As of today's daily build however, it is possible to use @Focus3 from within TheSkyX Professional without having to flip back and forth between it and LTI. I want to stress that this is still a technical preview, and it's not available to the scripting engine yet, nor is it available in the take series feature like it is in LTI. I've gone as far as I can with the simulators and focus targets across the room, and the last bit of work needs to be done against real stars "in situ" so to speak. End users with some technical acumen who have nothing better to do are encouraged to give it a try. It seems to work great 99% of the time, and those 1% failures are instructive. Focusing by frequency content is not a new frontier, and I've been reading plenty of literature in the computer vision field as I've been working on this. Nevertheless, low light, star fields, the Moon, etc at high magnifications with poor seeing, and various focal ratios, etc. There are few variables that introduce some interesting permutations.
In order to keep from being mobbed by muggles who stumble upon the "@focus3" button and have unrealistic expectations for a technical preview, the feature is hidden and you have to pass a test to turn it on.
Under Windows, the test is simple:
- Find the folder where TheSkyX Professional is installed (where TheSkyX.exe is installed, and not to be confused with TheSkyX's Application Support Files folder).
- Create a new folder within that folder called "enableAtFocus3".
Not a hard test is it? For macOS users, it is only slightly harder, but since you are smart enough to be on a Mac, I suspect you can handle it too. Right click on TheSkyX, and "Show Package Contents". Create the new directory in the /Contents folder.
Case matters if you're on Linux or have a case-sensitive file system running on your Mac.

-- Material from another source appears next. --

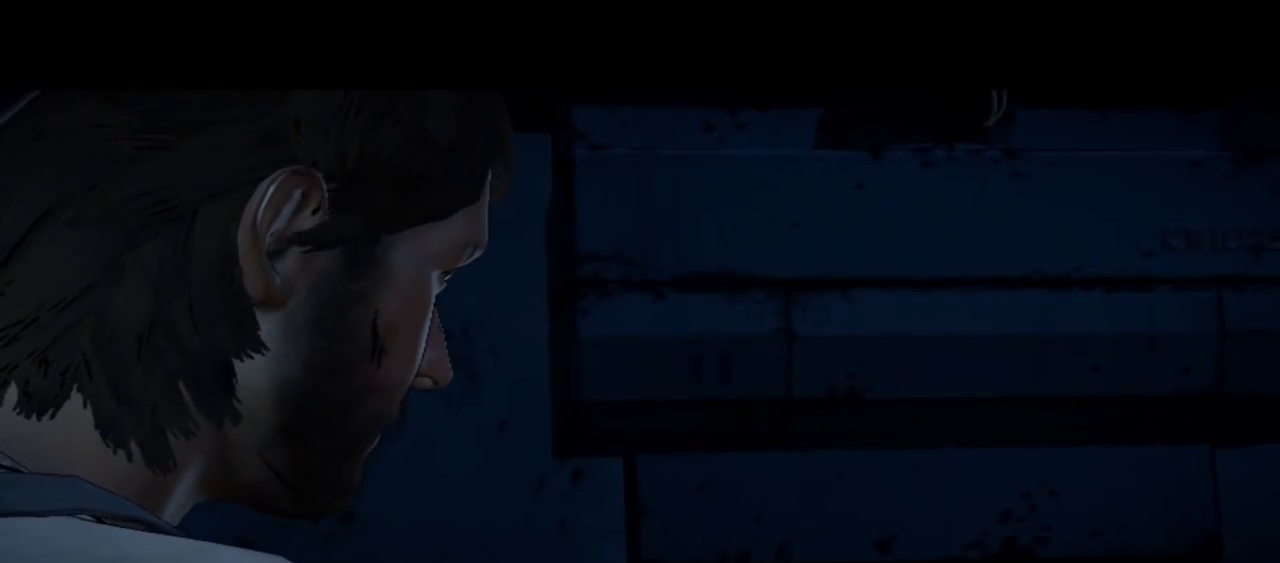
{"buttons": [], "left_stick": "center", "right_stick": "center", "events": []}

If you've been using @focus3 from LTI, clicking on the @Focus3 button is about all the direction you need to get you where your used to being. For those just getting started, I've created a short video tutorial to help you get going.

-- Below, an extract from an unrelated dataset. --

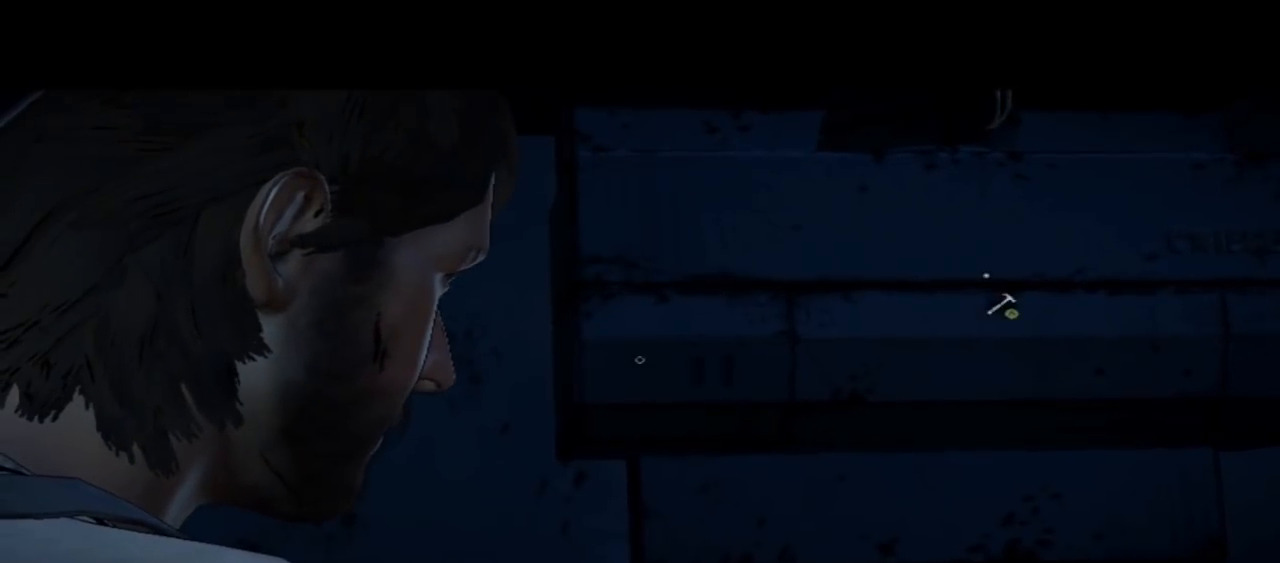
{"buttons": [], "left_stick": "center", "right_stick": "up-right", "events": [[267, "right_stick", "right"], [467, "right_stick", "up-right"]]}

A couple of notes... the latest code check-in adds a little more smarts to the @Focus3 routine. Instead of failing on saturated pixels, it will lower the exposure time automatically and retry. Eventually it will give up. In the same manner, if the detected stars are too dim, it automatically increases the exposure time. What this implies is that the exposure time passed to @Focus3 is really just a "guess". If star's are not saturated, and have plenty of signal (the majority of cases), it will be fast (subframes help a lot too). Switching to a narrowband filter without increasing the exposure time also results in some trial an error. This will get better and there are some things I can to to speed this up, but for now this is one of the core features to be tested.
Also for LTI early adopters, there are two new checkboxes on the Setup page. You can now optionally photo verify (CLS) on a meridian flip, and you can force an autofocus to occur right after the meridian flip.
Clear skies, and enjoy!
P.S. Probably, the NEXT daily build after this, we'll expose it to everyone without passing a test and that includes making a scripting interface available for it.